Benjamin spends his early life in a retirement home, surrounded by old foks with brains operating in reverse. Later, he becomes a merchant seaman, where no one thinks much about the past or the future. Eventually, he forms a relationship with a dancer, a woman who lives for her art. It is part of Fitzgerald’s genius, I think, to show us that even in the “real” world there are many whose lives follow a different path.
Brad Pitt is excellent in the title role (IMO, he is often underrated because of his looks). Cate Blanchett is her usual outstanding self. There were also many fine performances in smaller roles, particularly Tilda Swinton as an English woman whose lifelong dream is to swim the English Channel.
Much of the film is lovingly shot in post-Katrina New Orleans. No CG.

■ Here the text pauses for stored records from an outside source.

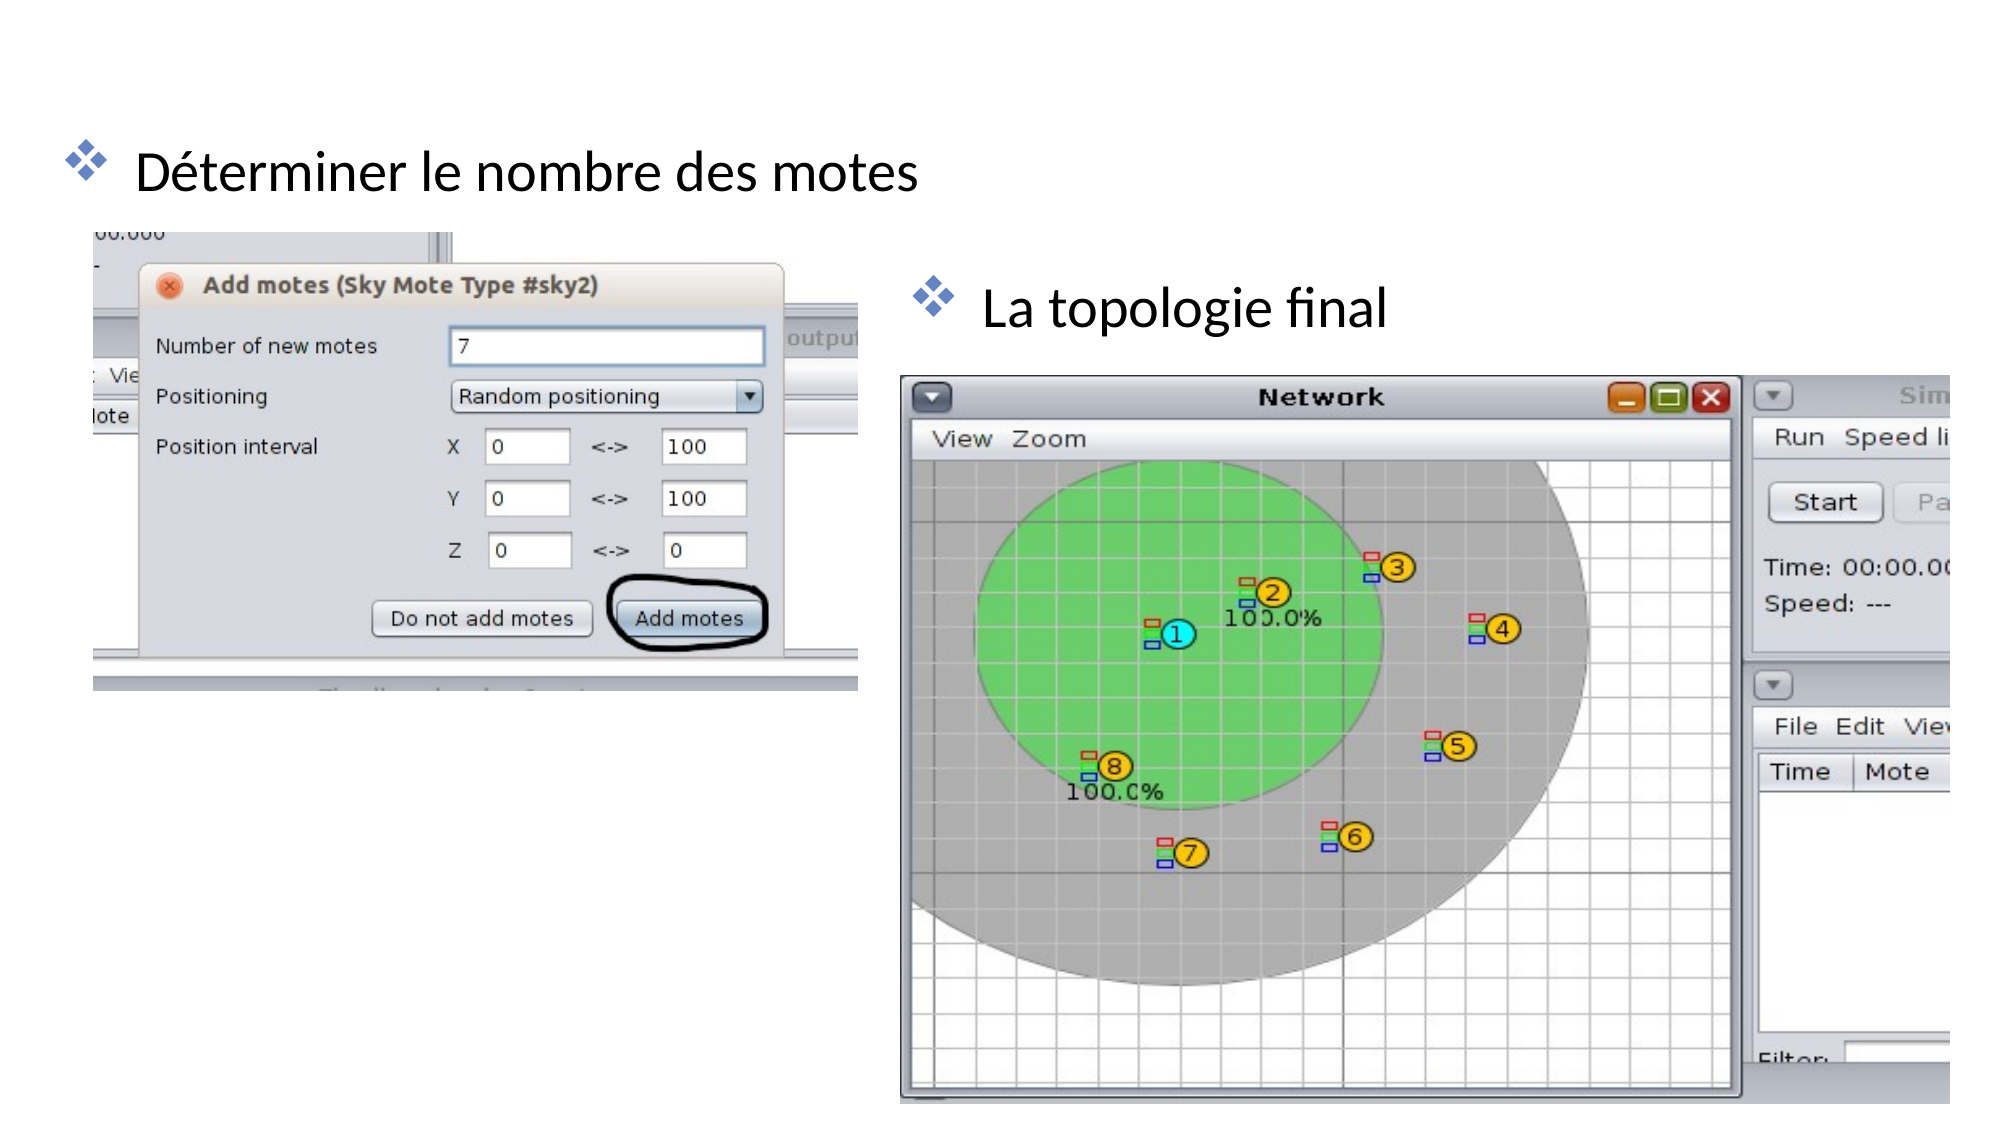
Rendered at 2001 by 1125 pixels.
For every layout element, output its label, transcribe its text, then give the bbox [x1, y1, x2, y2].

text_box [858, 262, 1811, 349]
text_box La topologie final [858, 261, 1792, 347]
text_box Déterminer le nombre des motes [0, 125, 945, 281]
picture [900, 375, 1950, 1104]
picture [93, 232, 858, 691]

A sci-fi writer (Babylon 5) looks at LA in the 1920s as though it were another planet — and it is. A young mother of a missing child refuses to accept the obvious imposter the LAPD insists is her lost son. Lacking fingerprints, DNA evidence, or any other “scientific” method of identification, the story becomes a battle of credibility between a police captain and a single mother. She has none.
This is one of those tales in which the most bizarre things (the ease with which a woman without a man to protect her could be confined to a mental institution, or the roller-skating phone company managers) are true, and only the stuff that seems normal to us (the woman’s angry confrontation with a police psychiatrist) are fictional. At the end of the day, Clint Eastwood, that most unlikely of directors, has created an interesting and absorbing story that offers more subtlety and truth about the gender relationships of an earlier era than many of the feminist polemics that been coming out of Hollywood in recent years.
Angelina Jolie is OK in the title role, but I was unduly distracted by her artifically enhanced lips. Many of the actors in the featured roles were outstanding, particularly John Malkovich as the radio televangelist who takes an interest in the case, and Michael Kelly as the LAPD’s One Honest Cop.
But the real star of the film is 1920s Los Angeles, a lost landscape known to us only from the movies (Chinatown, Roger Rabbit), and here presented with real trolleys. No CG.